また最近は、メタやツイッター、アマゾン、グーグル、リフト、ストライプなどがレイオフや採用凍結、内定取り消し、人事評価の見直しによって人員削減を進めるなか、市場には高度なスキルをもつ専門人材が大勢おり、採用しやすい時期にもなっている。
中国政府の「監視の道具」懸念拭えず
一方、TikTokに対してはここ数カ月、規制当局などからさらに厳しい目が向けられている。フォーブスは10月、バイトダンス内のチームが、このアプリを利用して特定の米国人を監視しようとしていたと報じた。
バイトダンスでは、現・元従業員による不正行為が疑われる事案については内部監査・リスク管理部門が調査を担当することになっている。だがフォーブスが確認した資料によると、バイトダンスとの雇用関係が一度もない米国市民について、同部門のチームがTikTokの位置情報データを集めようとした事例が少なくとも2件あったという。
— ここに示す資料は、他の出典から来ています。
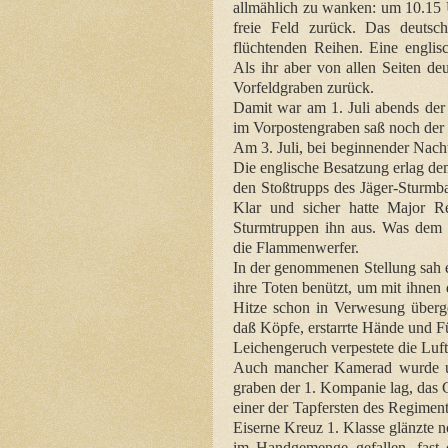
allmählich zu wanken: um 10.15 
freie Feld zurück. Das deutsc
flüchtenden Reihen. Eine englis
Als ihr aber von allen Seiten de
Vorfeldgraben zurück.
Damit war am 1. Juli abends de
im Vorpostengraben saß noch der 
Am 3. Juli, bei beginnender Nach
Die englische Besatzung erlag de
den Stoßtrupps des Jäger-Sturmba
Klar und sicher hatte Major Re
Sturmtruppen ihn aus. Was dem B
die Flammenwerfer.
In der genommenen Stellung sah es
ihre Toten benützt, um mit ihne
Hitze schon in Verwesung überg
daß Köpfe, erstarrte Hände und F
Leichengeruch verpestete die Luft
Auch mancher Kamerad wurde un
graben der 1. Kompanie lag, das 
einer der Tapfersten des Regimen
Eiserne Kreuz 1. Klasse glänzte 
im Handgemenge gefallen, fast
今月開かれた米下院国土安全保障委員会の公聴会で、米連邦捜査局(FBI)のクリストファー・レイ長官は、TikTokは「国家安全保障上の懸念」をもたらしているとの認識を示した。中国の法律は事実上、企業に対して「情報の共有や中国政府の道具としての役割など、政府の望むことは何でもすること」を義務づけていると述べ、これはきわめて懸念される点だとも強調した。
共和党議員はTikTokの利用を全米で禁止する法案を提出している。
シンガポールで開かれたブルームバーグのイベントでレイの発言について質問された周は、米政府の懸念事項についてはTikTokがすべて応えていけることを「確信している」と語っている。